Die deutsche Fußball-Nationalmannschaft steht nach dem Spiel im Kreis - im Hintergrund sind die Zuschauer im Wembley-Stadion zu sehen.

Großes Interesse an Turnier in England Fußball-EM endet mit deutschem TV-Zuschauerrekord

Stand: 02.08.2022 10:53 Uhr

Die Fußball-EM in England hat alle Erwartungen übertroffen. Nicht nur das spielerische Niveau ist enorm gestiegen, auch das Zuschauerinteresse: Das Finale verfolgten alleine in Deutschland fast 18 Millionen Fernsehzuschauer. Einer von mehreren Rekorden.

Die Fußball-EM im "Mutterland" England war angetreten, den Fußball der Frauen in der Wahrnehmung auf ein neues Level zu heben - und genau dies scheint gelungen zu sein. Die Live-Übertragung des Finals zwischen der DFB-Elf und England (1:2 nach Verlängerung) aus dem Londoner Wembley-Stadion hat den elf Jahre alten Einschaltquoten-Rekord von der Fußball-WM 2011 geknackt. Durchschnittlich 17,9 Millionen Menschen - in der Spitze sogar 21,8 Millionen - sahen am Sonntag (31.07.2022) das Spiel im Ersten. Nie zuvor hatten so viele Menschen in Deutschland ein Fußballspiel von Frauen im Fernsehen angeschaut. "Die deutschen Spielerinnen haben uns noch einmal ein hoch spannendes und emotionales Finale geboten, das uns nicht nur einen neuen Allzeit-Rekord bei der Zuschauerquote gebracht hat, sondern vor allem viel Lust auf das, was in Zukunft von diesem DFB-Team noch kommen wird", sagte ARD-Sportkoordinator Axel Balkausky.

Der Marktanteil der rund zweistündigen Übertragung lag nach Angaben der AGF-Videoforschung bei 64,8 Prozent. Der bisherige Bestwert (16,95 Mio./59,3 Prozent) war beim Viertelfinale der Heim-WM zwischen Deutschland und Japan (0:1) vor elf Jahren aufgestellt worden. In Großbritannien hatte das Finale gegen die DFB-Elf nach Angaben der BBC in der Spitze 17,4 Millionen TV-Zuschauer. Zusätzlich erlebten weitere 5,9 Millionen den ersten EM-Erfolg der "Lionesses" via Livestream.

Starke Zahlen für ARD und ZDF

Das Turnier in England bescherte ARD und ZDF starke Zahlen, die mit den deutschen Erfolgen stetig stiegen. Der bisherige EM-Bestwert war beim Halbfinale gegen Frankreich mit durchschnittlich 12,2 Millionen Menschen und einem Marktanteil von 47,2 Prozent aufgestellt worden. Den 2:0-Erfolg gegen Österreich im Viertelfinale sahen 9,5 Millionen Zuschauende im Ersten. Bei den drei Partien der DFB-Auswahl in der Vorrunde hatten durchschnittlich 6,6 Millionen Menschen zugeschaut.
========================
AUFGABE 1 >>
Schreibe alle Zeilen des Datensatzes neu und ersetze darin „series“ durch „data series“, ohne sonst etwas zu ändern. Die Bilder lässt du dabei weg.

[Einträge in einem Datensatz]
========================
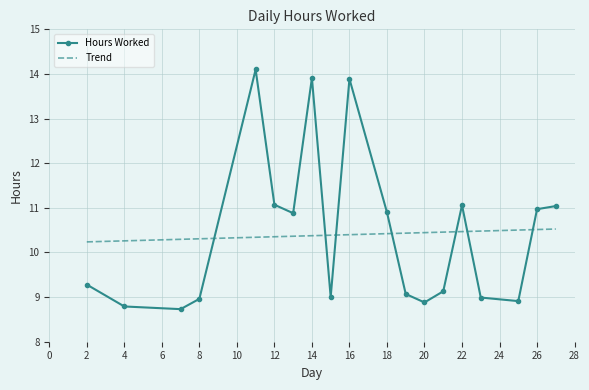

List the series in order of their peak value, highest first.

Hours Worked, Trend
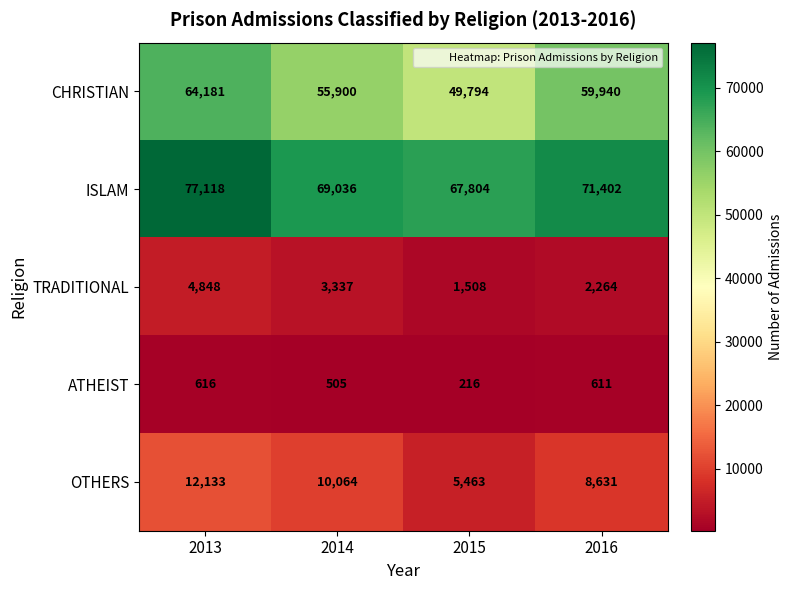

What is the highest value of the ISLAM series?

77118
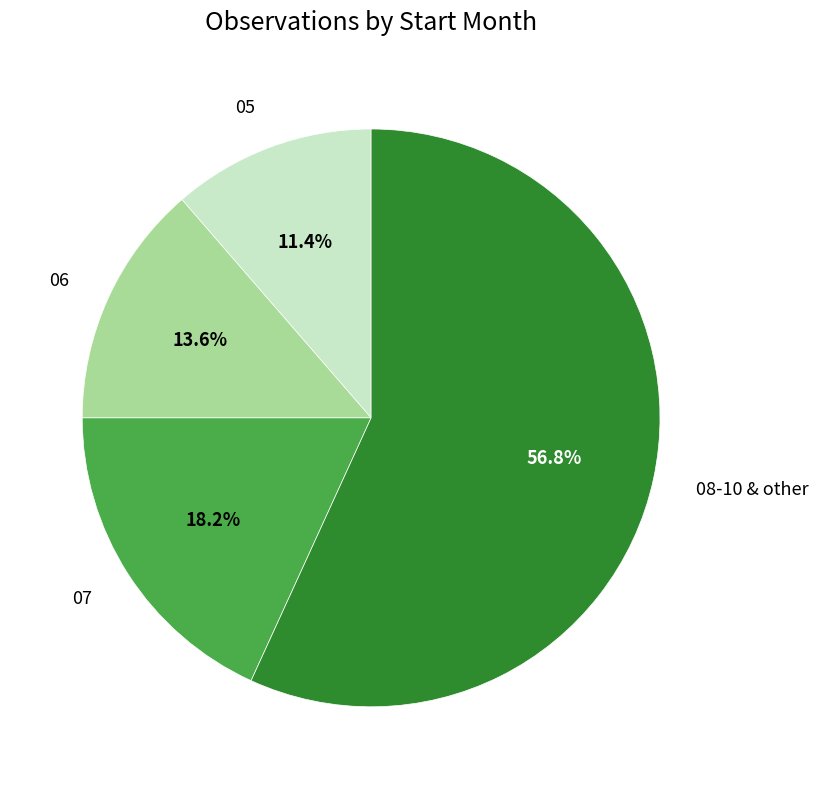

Which slice is the smallest?

05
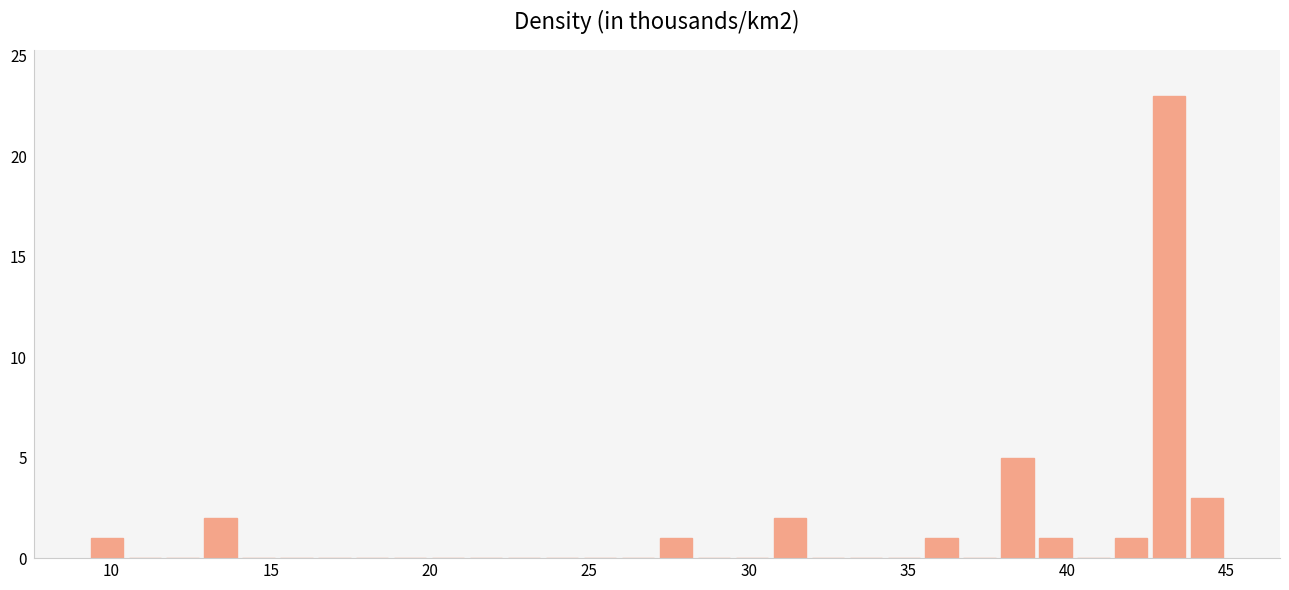

Around what value on the x-axis is the tallest bar? Give the approximate position of its centre, as read against the axis.

43.0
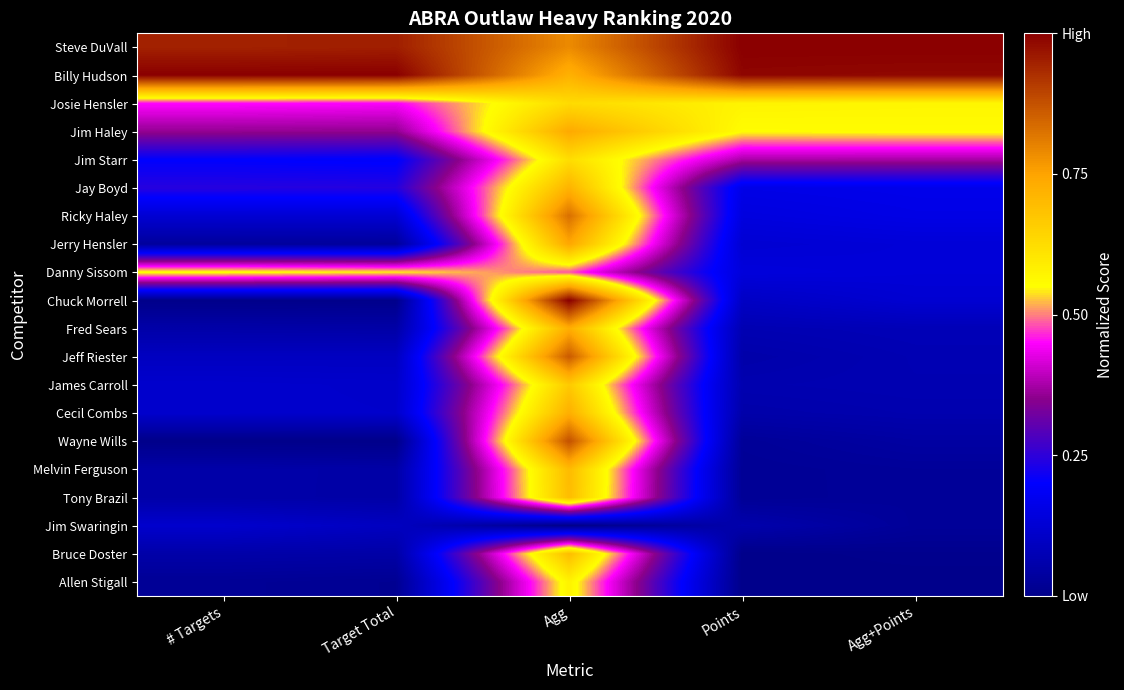

What is the spread (max minus min) of values at Target Total?

1.0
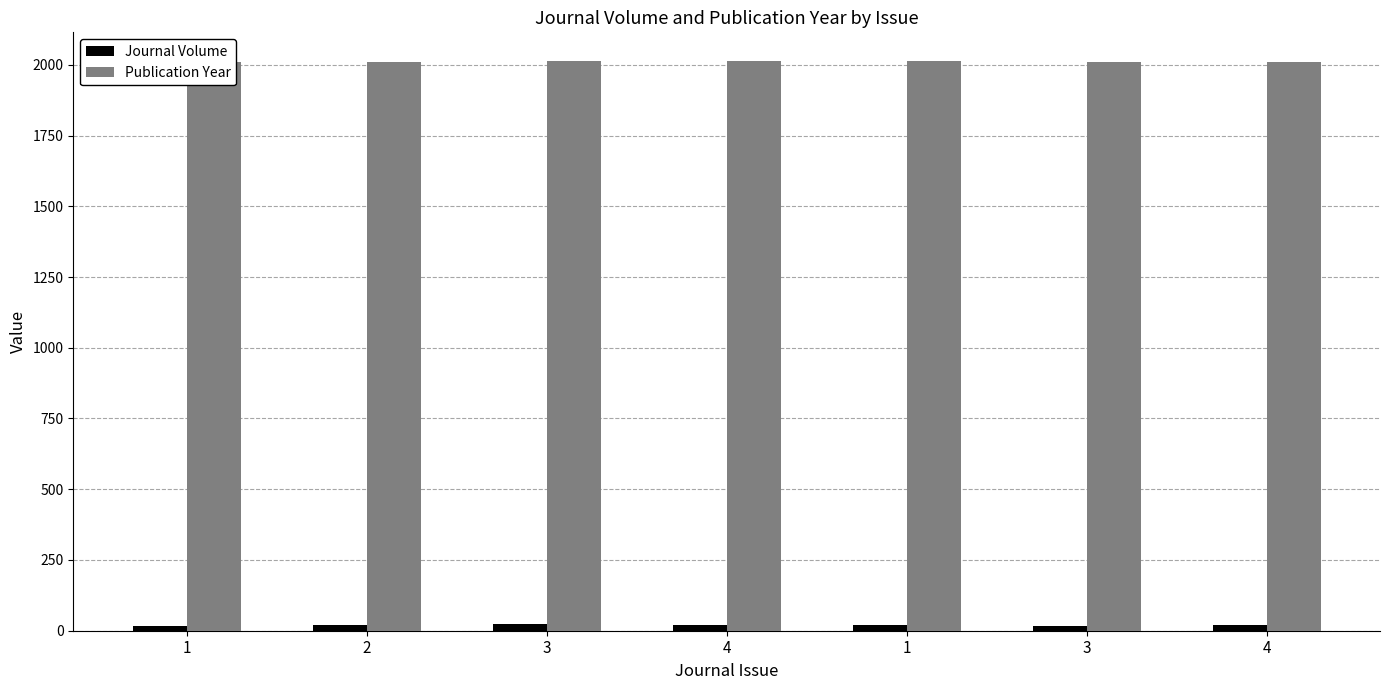

The value of Publication Year at 3 is 1176. True or false?

False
========================
AUFGABE 2 >>
Welchen Marktanteil erreichte laut dem Text über die Fußball-EM die Übertragung des Finales?

SCHRIFTLICHE LÖSUNG 1 >>
List the data series in order of their peak value, highest first.

Hours Worked, Trend

What is the highest value of the ISLAM data series?

77118

Which slice is the smallest?

05

Around what value on the x-axis is the tallest bar? Give the approximate position of its centre, as read against the axis.

43.0

What is the spread (max minus min) of values at Target Total?

1.0

The value of Publication Year at 3 is 1176. True or false?

False

SCHRIFTLICHE LÖSUNG 2 >>
64,8 Prozent